Stop running an LLM judge on every agent call. Here's the cheaper gate.

#ai #machinelearning #llmops #python

The bill that made me rebuild

My agent monitoring cost more than my agent inference. The gate was a second model grading the first on every call — correct, but a tax that grew linearly with traffic, and it still let through the failure I care about most: agents reporting a "done" they never earned.

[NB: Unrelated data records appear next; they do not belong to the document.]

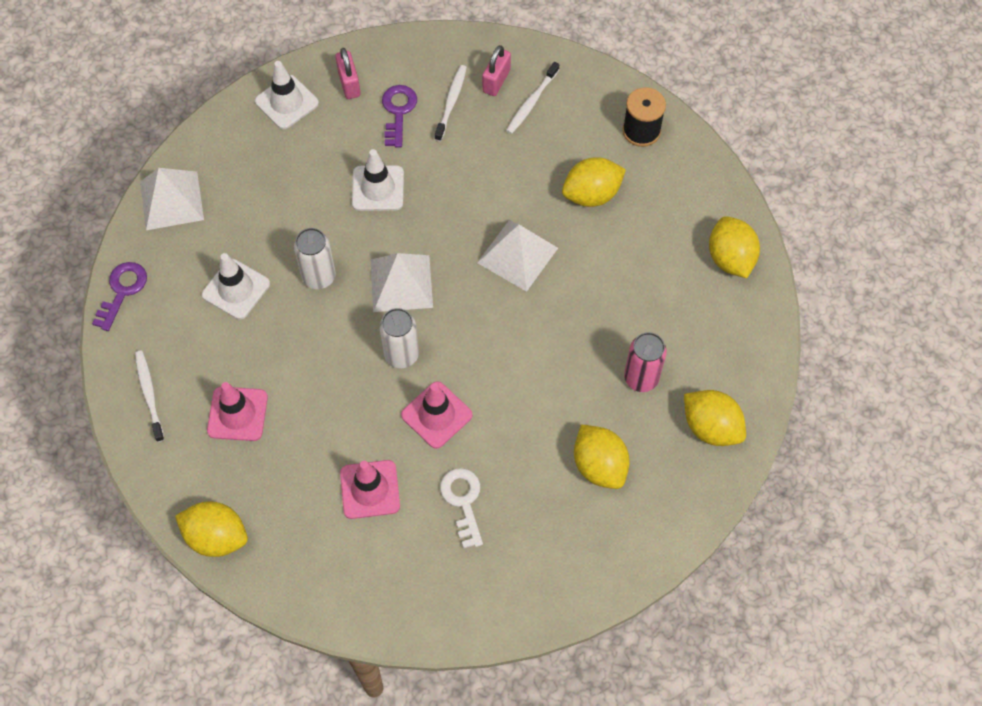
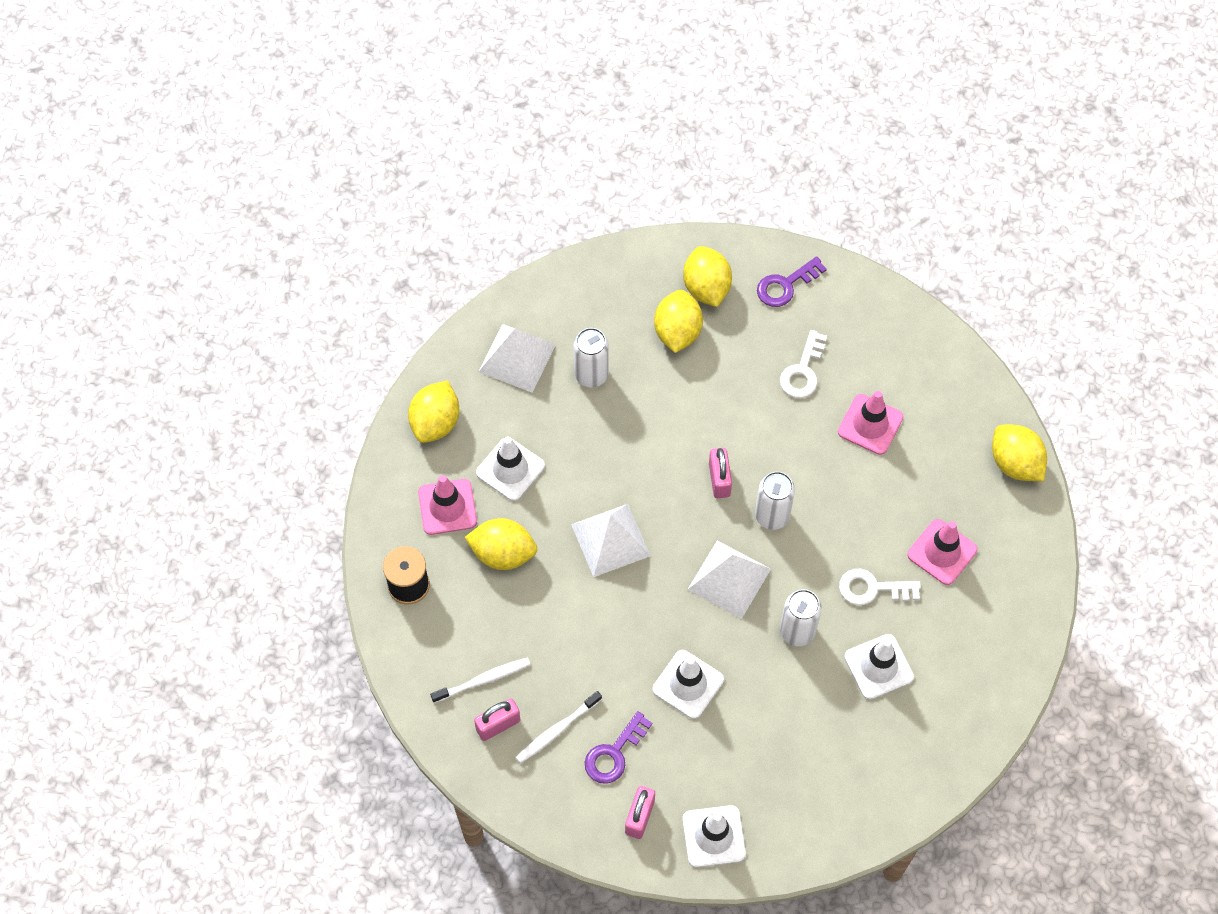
camera: 145 degrees left, 0 degrees up
purple key [92,262,147,331] -> purple key moved to [757,256,827,307]
white toothbrush [135,350,165,442] -> none
white pyramid [140,168,204,230] -> white pyramid moved to [478,324,556,392]
pink traffic cone [401,381,473,449] -> pink traffic cone moved to [418,475,477,535]
pink can [624,332,667,392] -> white can [574,328,609,387]
yellow lemon [684,390,746,446] -> yellow lemon moved to [683,246,732,307]
none -> white traffic cone [476,436,545,501]
none -> pink padlock [709,448,732,498]
none -> white key [839,569,921,605]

What the research says you can do instead

Detect cheaply. Cheap Reward Hacking Detection (arXiv:2606.08893) trains a small encoder over agent trajectories and puts a linear probe on top. It hits AUC 0.9467 / TPR@5%FPR 0.8296 — matching a sanitized LLM-as-judge (AUC 0.9510) at ~4 orders of magnitude lower cost per trajectory. The ablation: remove the reasoning text and AUC drops to 0.62. The probe reads why, not just what.

Or prevent structurally. Goal-Autopilot (arXiv:2606.11688) externalizes agent state into a gated finite-state machine and forbids any terminal "done" whose falsifiable gate didn't actually run. Fabrication on SWE-bench Lite goes 33.7% → 0.67%, with a No-False-Success theorem and constant per-tick context cost.

The architecture this implies

every span      -> deterministic heuristics  (did the claimed gate execute?)
sampled spans   -> distilled probe           (cheap learned signal)
gold-set only   -> frontier LLM judge        (calibration + audits)

Rule of thumb: if your monitor exceeds ~20-25% of production cost, you built the wrong monitor. The frontier judge belongs on the gold-set, not the hot path.

The one-liner I keep

An honest stall is recoverable; a confident wrong "done" is not. If a "done" has no receipt, it isn't done — and the receipt should be cheap enough that you never turn it off.

What's the cheapest always-on signal that's caught a real agent failure in your stack?